Most importantly, Lopez hasn't done anything this season to warrant the Suns keeping him. Sure, he looks healthier and has regained much of his lost athleticism, but that isn't helping his production any. Let's look at his career stats:
Through 17 games, he's actually producing even less in nearly identical minutes per game than last year, shooting less often and less efficiently. The one stretch of his career that gave the Suns a glimpse of what a playing-to-full-potential Lopez can do started about 2 years ago and lasted only about 2 months. Are we to hang on to that and ignore the rest of his 3+ year career? No, of course not. Lopez has had his opportunities and he hasn't succeeded at anything close to an acceptable level of consistency. Time to part ways.
None of us truly know what other NBA front offices would be wiling to give up for Lopez. A first-rounder would be great, a second-rounder would be a little tough to swallow but probably tolerable. Or the Suns might be able to pick up another low-priced contributing player, or dump a salary on a trade partner. None of those options are too exciting, but much better than the option to hold Lopez now and watch him walk for nothing in July.
Epilogue: The NBA's Circle of Life
Robin Lopez was selected by the Suns with the 15th pick of the 2008 draft, a pick acquired from the Atlanta Hawks along with Boris Diaw and the 21st pick in the 2006 draft (used to select Rajon Rondo, who was immediately traded to the Celtics) in exchange for Joe Johnson in an August, 2005 trade.
Johnson had been acquired by the Suns in a February, 2002 trade with the Celtics, along with Randy Brown, Milt Palacio and the 2002 #22 pick (used by the Suns to select Casey Jacobsen) in exchange for Rodney Rogers and Tony Delk.

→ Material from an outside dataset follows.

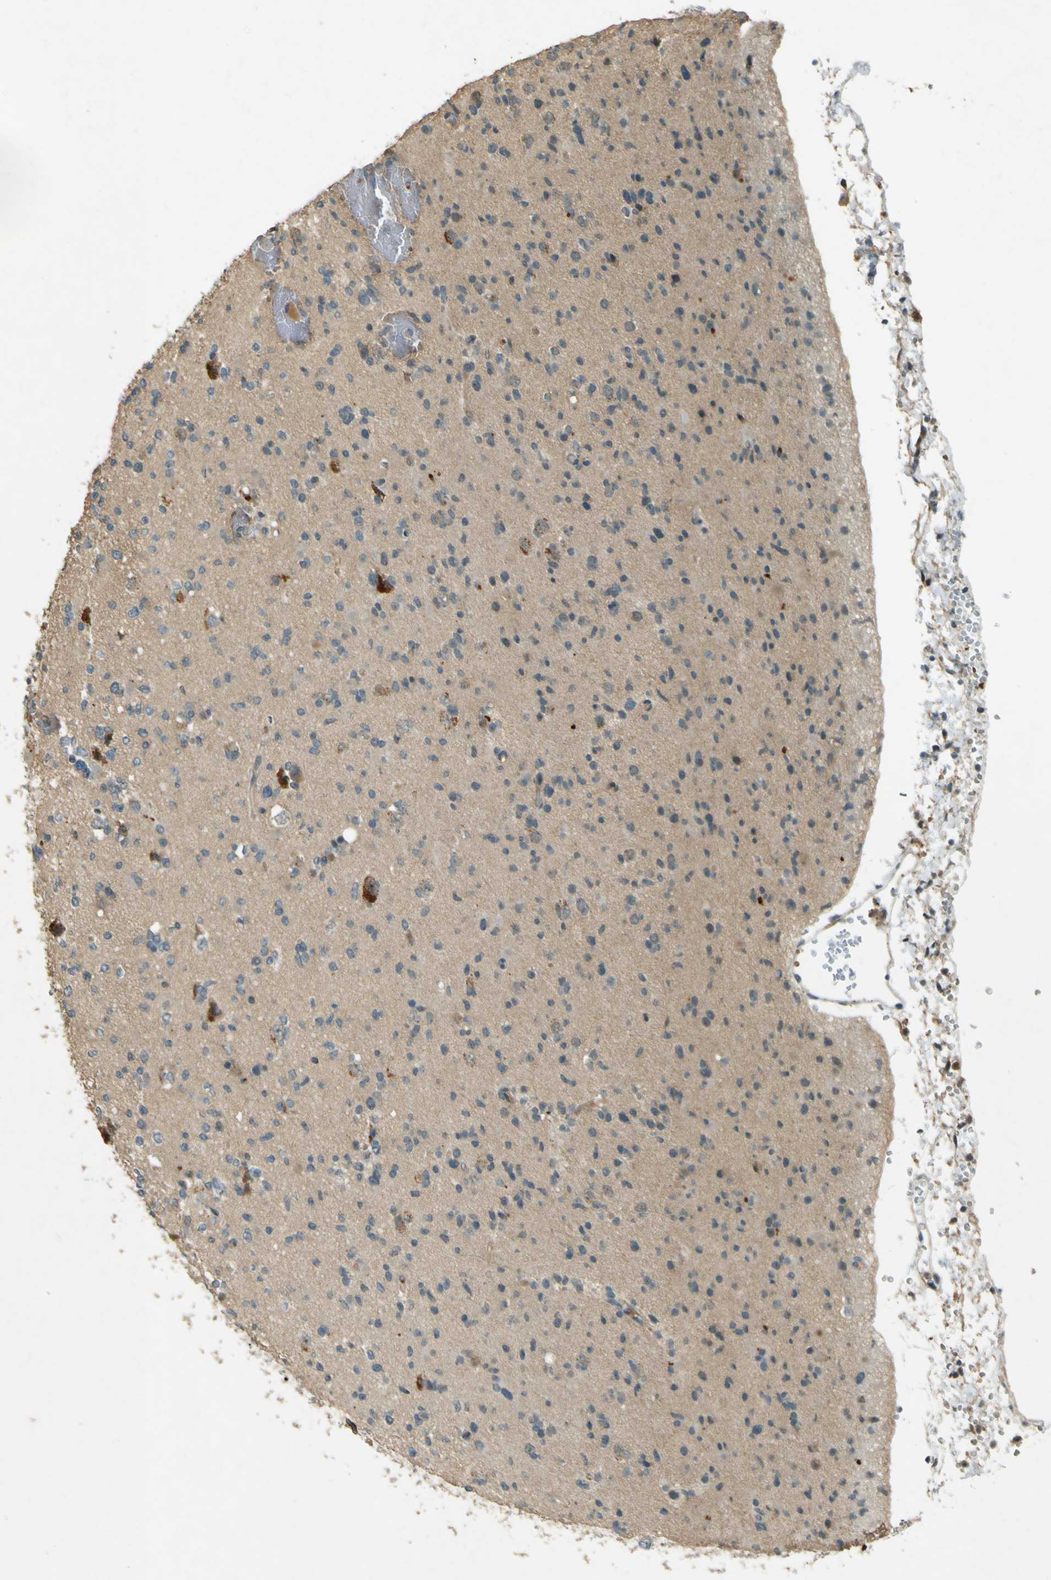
{"staining": {"intensity": "negative", "quantity": "none", "location": "none"}, "tissue": "glioma", "cell_type": "Tumor cells", "image_type": "cancer", "snomed": [{"axis": "morphology", "description": "Glioma, malignant, Low grade"}, {"axis": "topography", "description": "Brain"}], "caption": "Tumor cells show no significant protein staining in malignant glioma (low-grade). (DAB (3,3'-diaminobenzidine) IHC with hematoxylin counter stain).", "gene": "MPDZ", "patient": {"sex": "female", "age": 22}}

Rogers had signed with the Suns as a free agent during the 1999 off-season and had a nice career as a role player in Phoenix, including winning Sixth Man of the Year in 2000 while making 44% of his 3s that season, 4th best in the league.
Delk was a Suns free agent signing before the 2000-2001 season and became a solid contributor as well, averaging double figure scoring as a guard backing up Jason Kidd. He scored 53 points in a game at Sacramento on January 2, 2001.
So, this asset of Robin Lopez originated with two shrewd free agent signings, one in 1999 and one in 2000. Soon we'll find out who, if anyone, is the next link in this chain.